Blocks the viral enzyme in reverse transcriptase

Is incorporated into viral DNA as a purine analog causing chain termination

Correct answer:

Blocks the viral enzyme in reverse transcriptase

Explanation:

Tenofovir is categorized as a nucleoside analogue reverse transcriptase inhibitor (NRTIs). An NRTI’s mechanism of action is to block reverse transcriptase, an enzyme that enables the human immunodeficiency virus 1 (HIV-1) to flourish. This enzyme aids the HIV virus in making a copy of DNA from the viral RNA, and this DNA is incorporated into the host genome. The effectiveness has been found in a review conducted by the Centers for Disease Control and Prevention to be so effective that “pre-exposure prophylaxis can potentially be a vital option for HIV prevention in pearly at very high risk for infection, whether through sexual transmission or injecting drug use.”
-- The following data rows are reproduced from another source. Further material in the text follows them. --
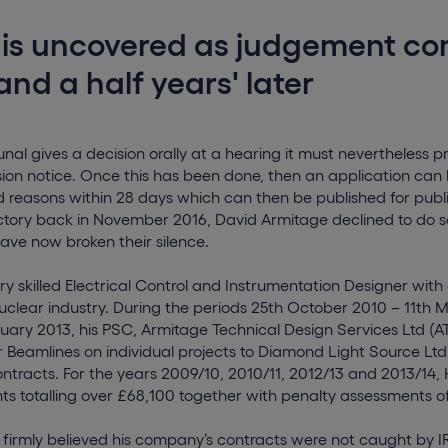
 is uncovered as judgement co
and a half years' later
nal gives a decision orally at a hearing it must nevertheless p
sion notice. Once this has been done, then an application can 
d reasons within 28 days which can then be published for publ
ictory back in November 2016, David Armitage declined to do s
have now broken their silence.
ry skilled Electrical Control and Instrumentation Designer with 
uclear industry. During the periods 25th October 2010 – 11th 
nuary 2013, his PSC, Armitage Technical Design Services Ltd (
 Beamlines on individual projects to Diamond Light Source Ltd
ntracts. For the years 2009/10, 2010/11, 2012/13 and 2013/14
 totalling over £68,100 together with penalty assessments of
 firmly believed his company’s contracts were not caught by 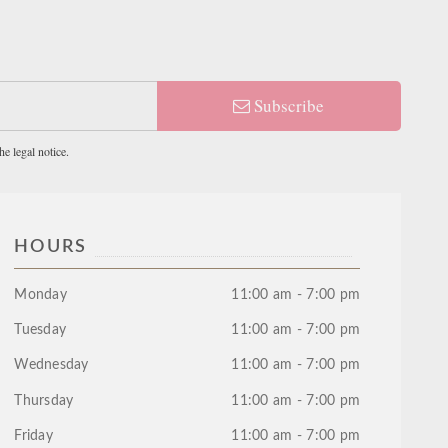
Subscribe
e legal notice.
HOURS
Monday
11:00 am - 7:00 pm
Tuesday
11:00 am - 7:00 pm
Wednesday
11:00 am - 7:00 pm
Thursday
11:00 am - 7:00 pm
Friday
11:00 am - 7:00 pm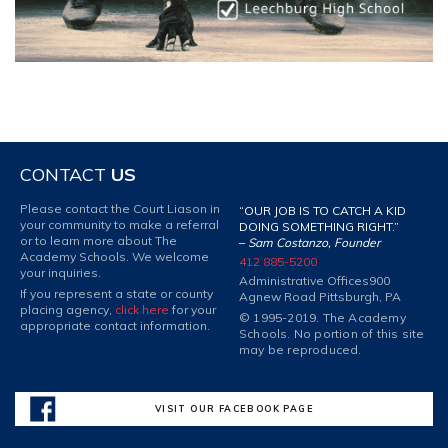
CONTACT
US
Please contact the Court Liason in
“OUR JOB IS TO CATCH A KID
your community to make a referral
DOING SOMETHING RIGHT.”
or to learn more about The
–
Sam Costanzo, Founder
Academy Schools. We welcome
412 885-5200
your inquiries.
Administrative Offices
900
If you represent a state or county
Agnew Road Pittsburgh, PA
placing agency,
click here
for your
© 1995-2019. The Academy
appropriate contact information.
Schools. No portion of this site
may be reproduced.
VISIT OUR FACEBOOK PAGE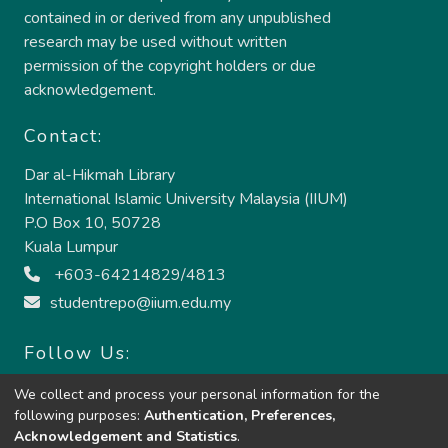
contained in or derived from any unpublished
research may be used without written
permission of the copyright holders or due
acknowledgement.
Contact:
Dar al-Hikmah Library
International Islamic University Malaysia (IIUM)
P.O Box 10, 50728
Kuala Lumpur
+603-64214829/4813
studentrepo@iium.edu.my
Follow Us:
We collect and process your personal information for the
following purposes:
Authentication, Preferences,
Acknowledgement and Statistics
.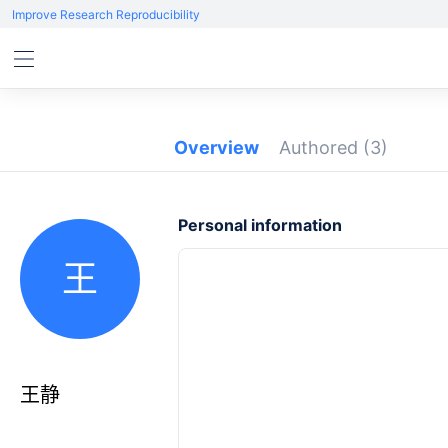
Improve Research Reproducibility
Overview
Authored
(3)
Personal information
王
王静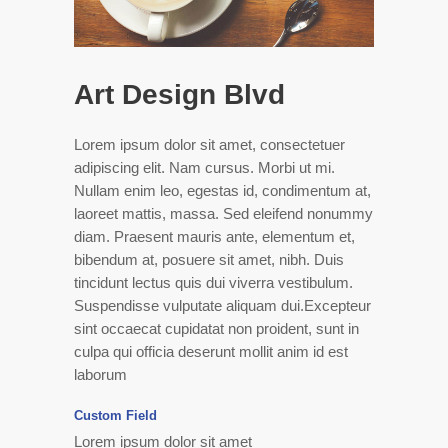
Art Design Blvd
Lorem ipsum dolor sit amet, consectetuer
adipiscing elit. Nam cursus. Morbi ut mi.
Nullam enim leo, egestas id, condimentum at,
laoreet mattis, massa. Sed eleifend nonummy
diam. Praesent mauris ante, elementum et,
bibendum at, posuere sit amet, nibh. Duis
tincidunt lectus quis dui viverra vestibulum.
Suspendisse vulputate aliquam dui.Excepteur
sint occaecat cupidatat non proident, sunt in
culpa qui officia deserunt mollit anim id est
laborum
Custom Field
Lorem ipsum dolor sit amet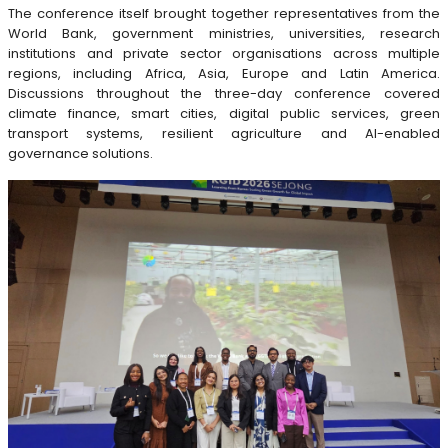
The conference itself brought together representatives from the
World Bank, government ministries, universities, research
institutions and private sector organisations across multiple
regions, including Africa, Asia, Europe and Latin America.
Discussions throughout the three-day conference covered
climate finance, smart cities, digital public services, green
transport systems, resilient agriculture and AI-enabled
governance solutions.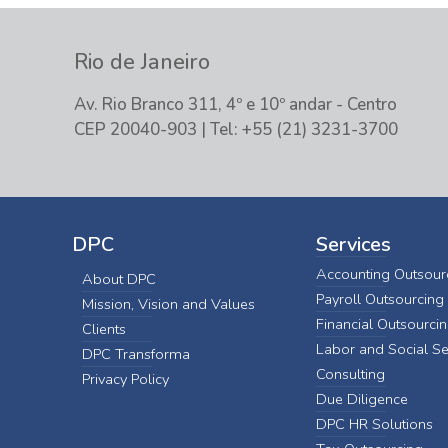
Rio de Janeiro
Av. Rio Branco 311, 4º e 10º andar - Centro
CEP 20040-903 | Tel: +55 (21) 3231-3700
DPC
Services
Accounting Outsour
About DPC
Payroll Outsourcing
Mission, Vision and Values
Financial Outsourci
Clients
Labor and Social Se
DPC Transforma
Consulting
Privacy Policy
Due Diligence
DPC HR Solutions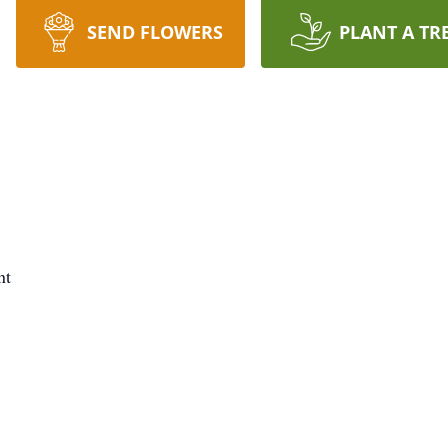
SEND FLOWERS
PLANT A TR
nt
In regards to Post-Exposure Prophylaxis (PEP), The United States Public Health Service recommend the use of tenofovir, emtricitabine, or a combination drug of these two medications—plus raltegravir for PEP in occupational exposure scenarios.
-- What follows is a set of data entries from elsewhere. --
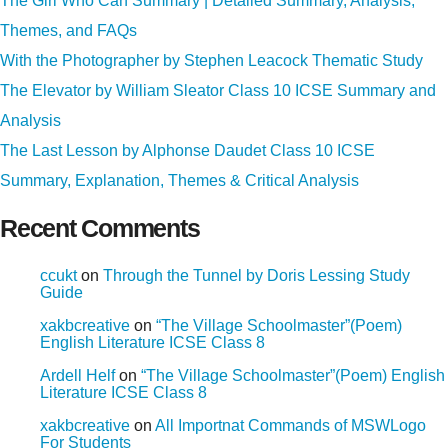
The Girl Who Can Summary | Detailed Summary, Analysis,
Themes, and FAQs
With the Photographer by Stephen Leacock Thematic Study
The Elevator by William Sleator Class 10 ICSE Summary and
Analysis
The Last Lesson by Alphonse Daudet Class 10 ICSE
Summary, Explanation, Themes & Critical Analysis
Recent Comments
ccukt
on
Through the Tunnel by Doris Lessing Study
Guide
xakbcreative
on
“The Village Schoolmaster”(Poem)
English Literature ICSE Class 8
Ardell Helf
on
“The Village Schoolmaster”(Poem) English
Literature ICSE Class 8
xakbcreative
on
All Importnat Commands of MSWLogo
For Students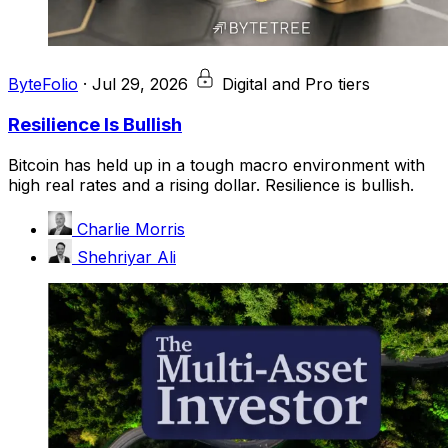
ByteFolio
·
Jul 29, 2026
Digital and Pro tiers
Resilience Is Bullish
Bitcoin has held up in a tough macro environment with
high real rates and a rising dollar. Resilience is bullish.
Charlie Morris
Shehriyar Ali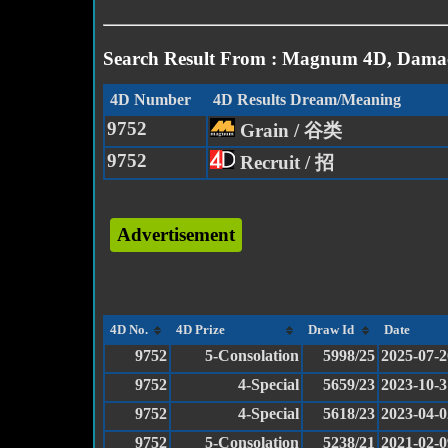
Search Result From : Magnum 4D, Damac
4D Number
4D Results Dream/Meaning
9752
Grain / 谷类
9752
Recruit / 招
Advertisement
4D No.
4D Prize
Draw Id
Date
9752
5-Consolation
5998/25
2025-07-2
9752
4-Special
5659/23
2023-10-3
9752
4-Special
5618/23
2023-04-0
9752
5-Consolation
5238/21
2021-02-0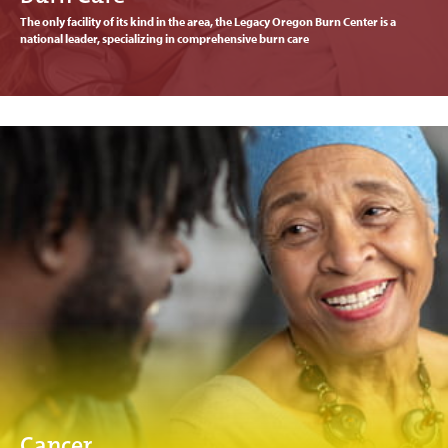
The only facility of its kind in the area, the Legacy Oregon Burn Center is a
national leader, specializing in comprehensive burn care
Cancer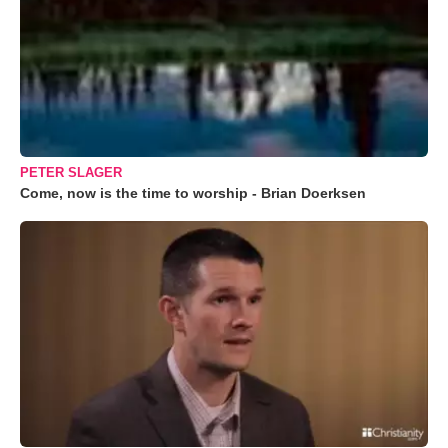
PETER SLAGER
Come, now is the time to worship - Brian Doerksen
Example Question #154 : Nclex

Which of the following antifungal agents is associated with bone marrow suppression and renal failure?

Possible Answers:

Flucytosine

Itraconazole

Ketoconazole

Amphotericin B

Miconazole

Correct answer:

Flucytosine

Explanation:

All of the drugs are antifungal agents but only flucytosine has been associated with bone marrow suppression and synergizes with other drugs which suppress bone marrow functions. Miconazole and ketoconazole may produce hepatotoxicity, gastro-intestinal upset and headaches. Amphotericin B may produce nephrotoxicity while itraconazole is associated with gastro-intestinal upset and rare liver dysfunction.